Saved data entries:
== Segment start ==

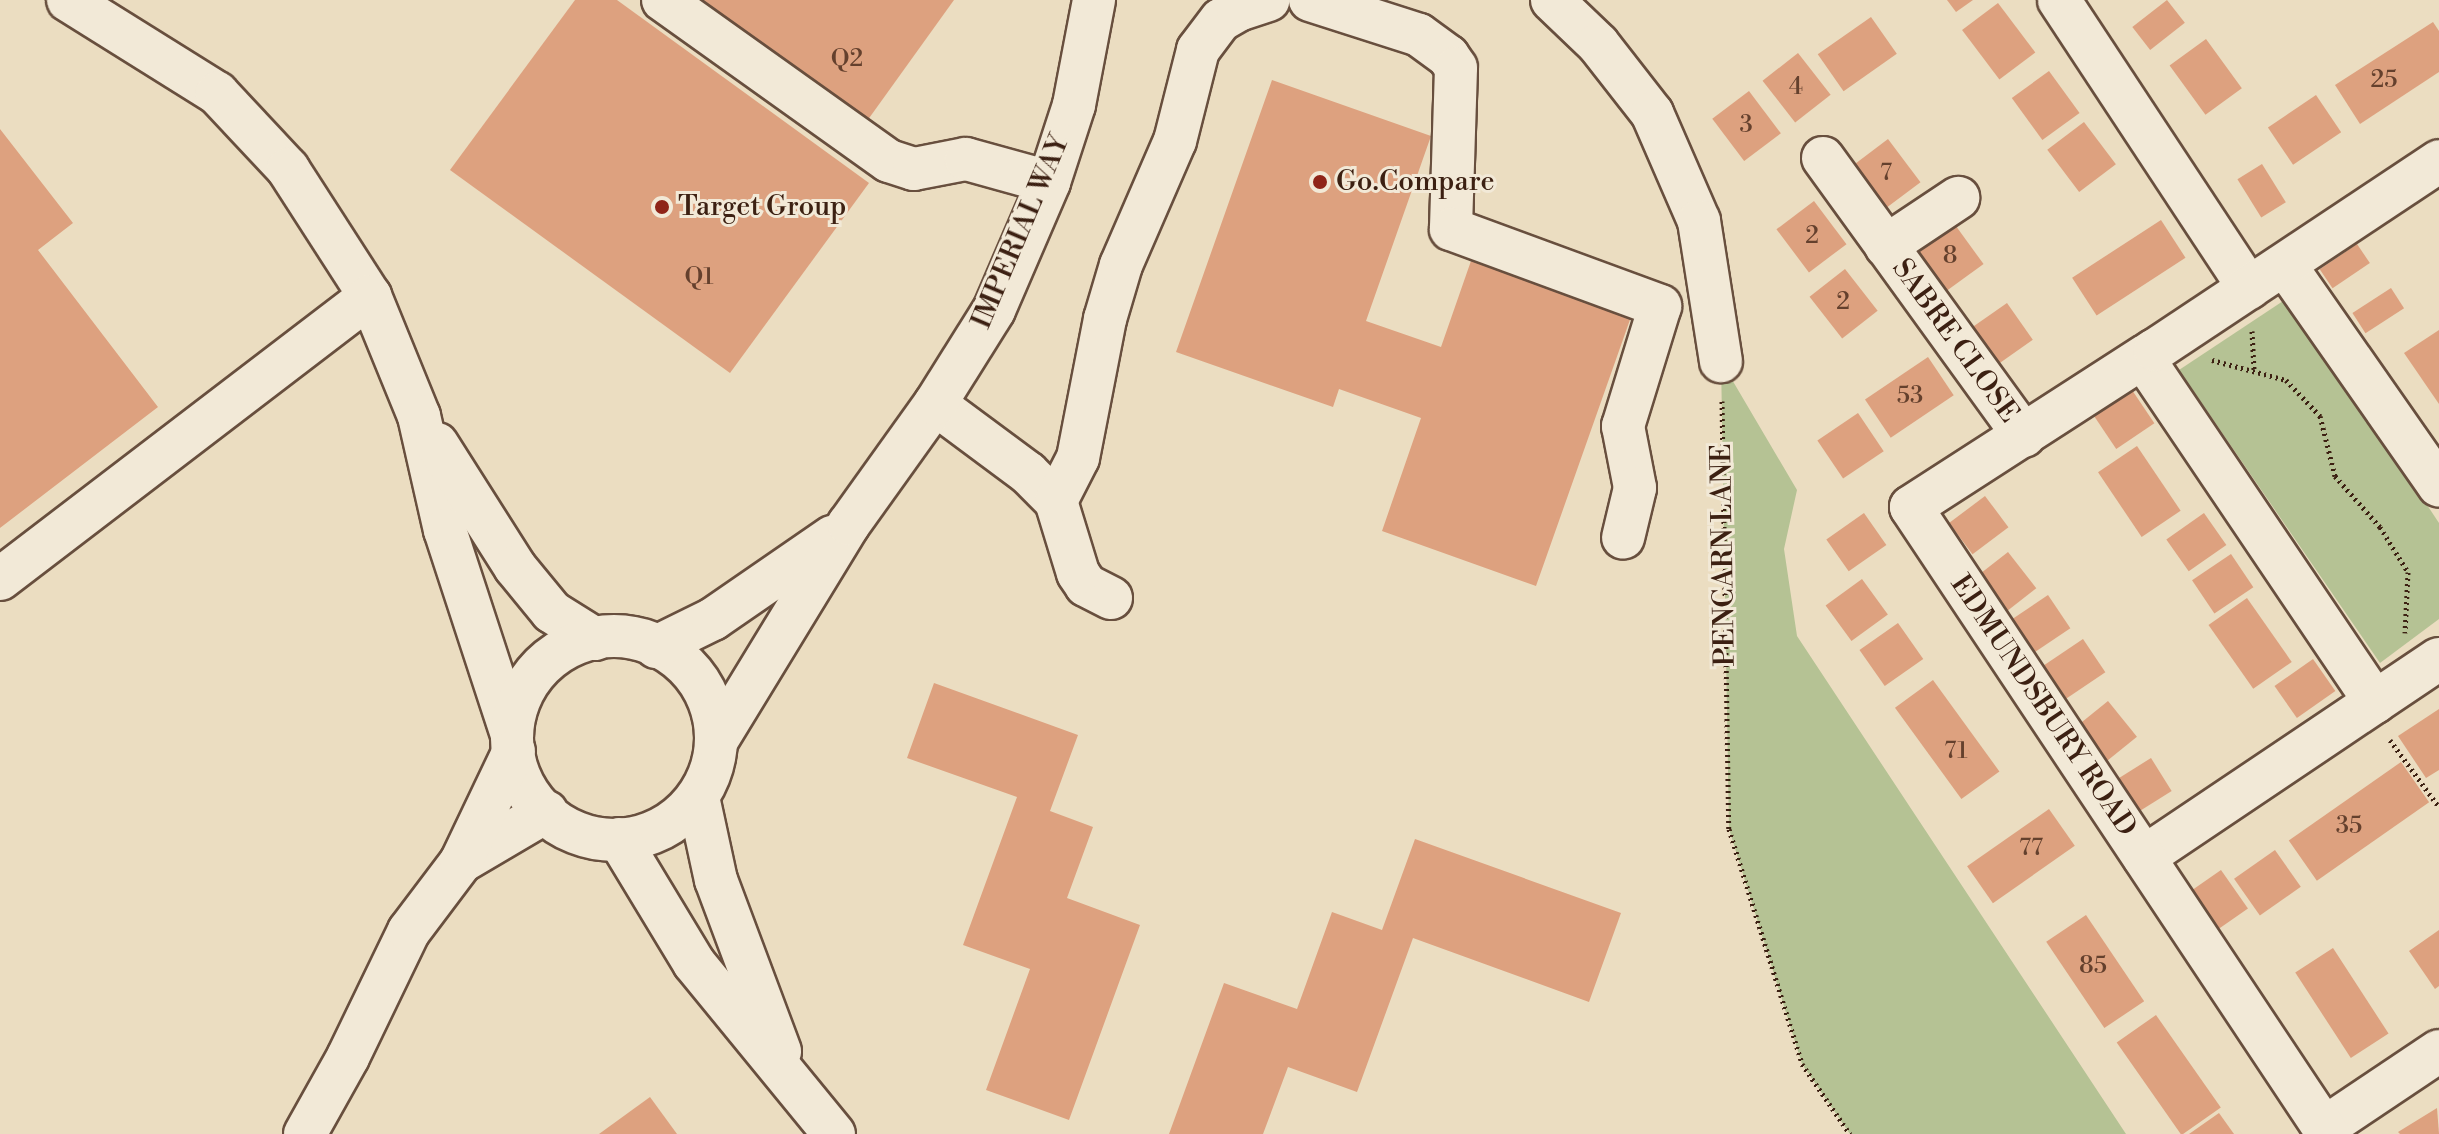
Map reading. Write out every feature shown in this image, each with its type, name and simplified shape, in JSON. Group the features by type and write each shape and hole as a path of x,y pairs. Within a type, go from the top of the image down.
{"street":[{"path":"68,0 217,93 288,169 370,296 419,416 445,530 513,743 461,862 403,941 348,1057 305,1134"},
{"path":"663,0 889,161 914,169 966,159 1049,182"},
{"name":"IMPERIAL WAY","path":"717,740 849,524 935,404 994,310 1049,182 1074,105 1094,0"},
{"path":"1056,501 1078,458 1105,319 1121,265 1175,141 1198,50 1221,20 1238,10 1268,0"},
{"path":"1310,0 1419,35 1448,56 1456,68 1451,229 1660,306 1623,426 1635,488 1623,538"},
{"path":"1552,0 1598,44 1652,113 1699,221 1721,361"},
{"path":"2059,0 2249,288"},
{"name":"SABRE CLOSE","path":"1823,158 2024,436"},
{"name":"EDMUNDSBURY ROAD","path":"2326,1131 1911,507 2285,265 2439,161"},
{"name":"SABRE CLOSE","path":"1886,246 1958,198"},
{"path":"2285,265 2439,486"},
{"path":"0,579 370,296"},
{"path":"2149,354 2263,535 2381,697"},
{"path":"935,404 1028,473 1056,501 1078,573 1086,585 1111,598"},
{"path":"419,416 515,567 552,612 595,639"},
{"name":"IMPERIAL WAY","path":"656,647 713,619 849,524"},
{"name":"IMPERIAL WAY","path":"610,635 645,640 689,667 701,683 715,716 717,740 710,775 698,797 673,822 654,832 619,839 573,832 530,797 517,770 513,743 523,692 536,672 563,650 595,639 610,635"},
{"path":"2144,857 2439,659"},
{"path":"698,797 716,880 794,1087"},
{"path":"461,862 546,812"},
{"path":"619,839 694,963 834,1134"},
{"path":"2326,1131 2439,1051"}],"path":[{"path":"2149,354 2228,363 2286,380 2320,416 2335,476 2380,527 2408,572 2381,697 2439,807"},
{"name":"PENCARN LANE","path":"1721,361 1729,829 1802,1064 1850,1134"}],"green space":[{"path":"2289,297 2439,523 2439,619 2380,663 2179,370"},
{"path":"1721,361 1797,490 1784,549 1797,636 2126,1134 1850,1134 1802,1064 1729,829"}],"building":[{"path":"575,0 617,0 869,183 730,373 450,170"},
{"path":"699,0 954,0 867,121"},
{"path":"1947,0 1973,0 1956,12"},
{"path":"2167,0 2185,23 2150,50 2132,27"},
{"path":"1998,3 2035,53 1999,80 1962,30"},
{"path":"1871,17 1897,54 1844,91 1818,54"},
{"path":"2433,22 2439,31 2439,72 2360,124 2335,85"},
{"path":"2206,39 2242,88 2205,115 2170,65"},
{"path":"1798,53 1831,95 1795,122 1763,81"},
{"path":"2049,71 2080,113 2042,140 2012,98"},
{"path":"1272,80 1431,136 1366,321 1441,347 1472,258 1632,314 1536,586 1382,531 1421,418 1339,389 1333,407 1176,352"},
{"path":"1749,91 1781,133 1744,161 1712,119"},
{"path":"2316,95 2341,132 2293,165 2268,127"},
{"path":"2084,122 2116,164 2079,192 2047,150"},
{"path":"0,129 73,223 38,250 158,407 0,528"},
{"path":"1888,139 1920,182 1884,210 1851,167"},
{"path":"2262,164 2286,202 2261,218 2237,179"},
{"path":"1814,201 1846,244 1809,272 1776,229"},
{"path":"2161,220 2186,258 2097,315 2072,278"},
{"path":"1953,222 1984,264 1946,291 1916,249"},
{"path":"2357,244 2370,263 2333,288 2320,269"},
{"path":"1845,269 1878,311 1842,338 1810,297"},
{"path":"2391,288 2404,308 2365,333 2352,313"},
{"path":"2007,303 2033,340 1993,368 1967,331"},
{"path":"2439,330 2439,404 2404,353"},
{"path":"1928,357 1954,395 1891,438 1865,399"},
{"path":"2132,390 2154,423 2116,449 2094,416"},
{"path":"1858,413 1884,451 1843,479 1817,440"},
{"path":"2137,446 2181,511 2142,537 2098,472"},
{"path":"1985,496 2008,527 1973,554 1949,523"},
{"path":"1864,513 1886,545 1849,571 1826,539"},
{"path":"2204,513 2226,545 2189,571 2166,539"},
{"path":"2008,552 2036,588 2006,612 1977,576"},
{"path":"2231,554 2253,587 2214,613 2192,580"},
{"path":"1862,579 1888,615 1851,641 1826,605"},
{"path":"2048,595 2070,628 2031,654 2009,621"},
{"path":"2247,598 2292,662 2253,689 2208,625"},
{"path":"1898,623 1923,659 1885,686 1859,650"},
{"path":"2083,639 2105,672 2066,698 2044,665"},
{"path":"2313,659 2335,691 2297,718 2274,686"},
{"path":"1933,680 1999,771 1961,799 1895,708"},
{"path":"934,683 1078,735 1050,811 1093,827 1067,898 1140,925 1069,1120 986,1090 1030,969 963,945 1017,797 907,758"},
{"path":"2108,701 2137,737 2107,761 2078,726"},
{"path":"2439,709 2439,770 2426,778 2398,736"},
{"path":"2151,758 2172,791 2132,816 2111,783"},
{"path":"2401,762 2429,802 2317,881 2289,841"},
{"path":"2049,809 2075,846 1993,903 1967,866"},
{"path":"1415,839 1621,913 1589,1002 1413,938 1357,1092 1288,1067 1263,1134 1169,1134 1224,983 1297,1009 1332,912 1382,930"},
{"path":"2275,850 2301,887 2260,916 2234,879"},
{"path":"2221,870 2248,909 2216,931 2189,892"},
{"path":"2086,915 2144,1001 2104,1028 2046,942"},
{"path":"2439,930 2439,986 2435,989 2409,951"},
{"path":"2333,948 2389,1034 2351,1058 2295,973"},
{"path":"2156,1015 2221,1108 2181,1134 2117,1043"},
{"path":"650,1097 677,1134 599,1134"},
{"path":"2437,1108 2439,1134 2398,1132"},
{"path":"2219,1113 2234,1134 2189,1134"}],"place":[{"name":"Go.Compare","path":"1320,182"},
{"name":"Target Group","path":"662,207"}]}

== Segment end ==

◆ **Goal of the exercise**: Return each entry above unchanged. Leave the pictures out.

◆ **Solved exercise**:
Map reading. Write out every feature shown in this image, each with its type, name and simplified shape, in JSON. Group the features by type and write each shape and hole as a path of x,y pairs. Within a type, go from the top of the image down.
{"street":[{"path":"68,0 217,93 288,169 370,296 419,416 445,530 513,743 461,862 403,941 348,1057 305,1134"},
{"path":"663,0 889,161 914,169 966,159 1049,182"},
{"name":"IMPERIAL WAY","path":"717,740 849,524 935,404 994,310 1049,182 1074,105 1094,0"},
{"path":"1056,501 1078,458 1105,319 1121,265 1175,141 1198,50 1221,20 1238,10 1268,0"},
{"path":"1310,0 1419,35 1448,56 1456,68 1451,229 1660,306 1623,426 1635,488 1623,538"},
{"path":"1552,0 1598,44 1652,113 1699,221 1721,361"},
{"path":"2059,0 2249,288"},
{"name":"SABRE CLOSE","path":"1823,158 2024,436"},
{"name":"EDMUNDSBURY ROAD","path":"2326,1131 1911,507 2285,265 2439,161"},
{"name":"SABRE CLOSE","path":"1886,246 1958,198"},
{"path":"2285,265 2439,486"},
{"path":"0,579 370,296"},
{"path":"2149,354 2263,535 2381,697"},
{"path":"935,404 1028,473 1056,501 1078,573 1086,585 1111,598"},
{"path":"419,416 515,567 552,612 595,639"},
{"name":"IMPERIAL WAY","path":"656,647 713,619 849,524"},
{"name":"IMPERIAL WAY","path":"610,635 645,640 689,667 701,683 715,716 717,740 710,775 698,797 673,822 654,832 619,839 573,832 530,797 517,770 513,743 523,692 536,672 563,650 595,639 610,635"},
{"path":"2144,857 2439,659"},
{"path":"698,797 716,880 794,1087"},
{"path":"461,862 546,812"},
{"path":"619,839 694,963 834,1134"},
{"path":"2326,1131 2439,1051"}],"path":[{"path":"2149,354 2228,363 2286,380 2320,416 2335,476 2380,527 2408,572 2381,697 2439,807"},
{"name":"PENCARN LANE","path":"1721,361 1729,829 1802,1064 1850,1134"}],"green space":[{"path":"2289,297 2439,523 2439,619 2380,663 2179,370"},
{"path":"1721,361 1797,490 1784,549 1797,636 2126,1134 1850,1134 1802,1064 1729,829"}],"building":[{"path":"575,0 617,0 869,183 730,373 450,170"},
{"path":"699,0 954,0 867,121"},
{"path":"1947,0 1973,0 1956,12"},
{"path":"2167,0 2185,23 2150,50 2132,27"},
{"path":"1998,3 2035,53 1999,80 1962,30"},
{"path":"1871,17 1897,54 1844,91 1818,54"},
{"path":"2433,22 2439,31 2439,72 2360,124 2335,85"},
{"path":"2206,39 2242,88 2205,115 2170,65"},
{"path":"1798,53 1831,95 1795,122 1763,81"},
{"path":"2049,71 2080,113 2042,140 2012,98"},
{"path":"1272,80 1431,136 1366,321 1441,347 1472,258 1632,314 1536,586 1382,531 1421,418 1339,389 1333,407 1176,352"},
{"path":"1749,91 1781,133 1744,161 1712,119"},
{"path":"2316,95 2341,132 2293,165 2268,127"},
{"path":"2084,122 2116,164 2079,192 2047,150"},
{"path":"0,129 73,223 38,250 158,407 0,528"},
{"path":"1888,139 1920,182 1884,210 1851,167"},
{"path":"2262,164 2286,202 2261,218 2237,179"},
{"path":"1814,201 1846,244 1809,272 1776,229"},
{"path":"2161,220 2186,258 2097,315 2072,278"},
{"path":"1953,222 1984,264 1946,291 1916,249"},
{"path":"2357,244 2370,263 2333,288 2320,269"},
{"path":"1845,269 1878,311 1842,338 1810,297"},
{"path":"2391,288 2404,308 2365,333 2352,313"},
{"path":"2007,303 2033,340 1993,368 1967,331"},
{"path":"2439,330 2439,404 2404,353"},
{"path":"1928,357 1954,395 1891,438 1865,399"},
{"path":"2132,390 2154,423 2116,449 2094,416"},
{"path":"1858,413 1884,451 1843,479 1817,440"},
{"path":"2137,446 2181,511 2142,537 2098,472"},
{"path":"1985,496 2008,527 1973,554 1949,523"},
{"path":"1864,513 1886,545 1849,571 1826,539"},
{"path":"2204,513 2226,545 2189,571 2166,539"},
{"path":"2008,552 2036,588 2006,612 1977,576"},
{"path":"2231,554 2253,587 2214,613 2192,580"},
{"path":"1862,579 1888,615 1851,641 1826,605"},
{"path":"2048,595 2070,628 2031,654 2009,621"},
{"path":"2247,598 2292,662 2253,689 2208,625"},
{"path":"1898,623 1923,659 1885,686 1859,650"},
{"path":"2083,639 2105,672 2066,698 2044,665"},
{"path":"2313,659 2335,691 2297,718 2274,686"},
{"path":"1933,680 1999,771 1961,799 1895,708"},
{"path":"934,683 1078,735 1050,811 1093,827 1067,898 1140,925 1069,1120 986,1090 1030,969 963,945 1017,797 907,758"},
{"path":"2108,701 2137,737 2107,761 2078,726"},
{"path":"2439,709 2439,770 2426,778 2398,736"},
{"path":"2151,758 2172,791 2132,816 2111,783"},
{"path":"2401,762 2429,802 2317,881 2289,841"},
{"path":"2049,809 2075,846 1993,903 1967,866"},
{"path":"1415,839 1621,913 1589,1002 1413,938 1357,1092 1288,1067 1263,1134 1169,1134 1224,983 1297,1009 1332,912 1382,930"},
{"path":"2275,850 2301,887 2260,916 2234,879"},
{"path":"2221,870 2248,909 2216,931 2189,892"},
{"path":"2086,915 2144,1001 2104,1028 2046,942"},
{"path":"2439,930 2439,986 2435,989 2409,951"},
{"path":"2333,948 2389,1034 2351,1058 2295,973"},
{"path":"2156,1015 2221,1108 2181,1134 2117,1043"},
{"path":"650,1097 677,1134 599,1134"},
{"path":"2437,1108 2439,1134 2398,1132"},
{"path":"2219,1113 2234,1134 2189,1134"}],"place":[{"name":"Go.Compare","path":"1320,182"},
{"name":"Target Group","path":"662,207"}]}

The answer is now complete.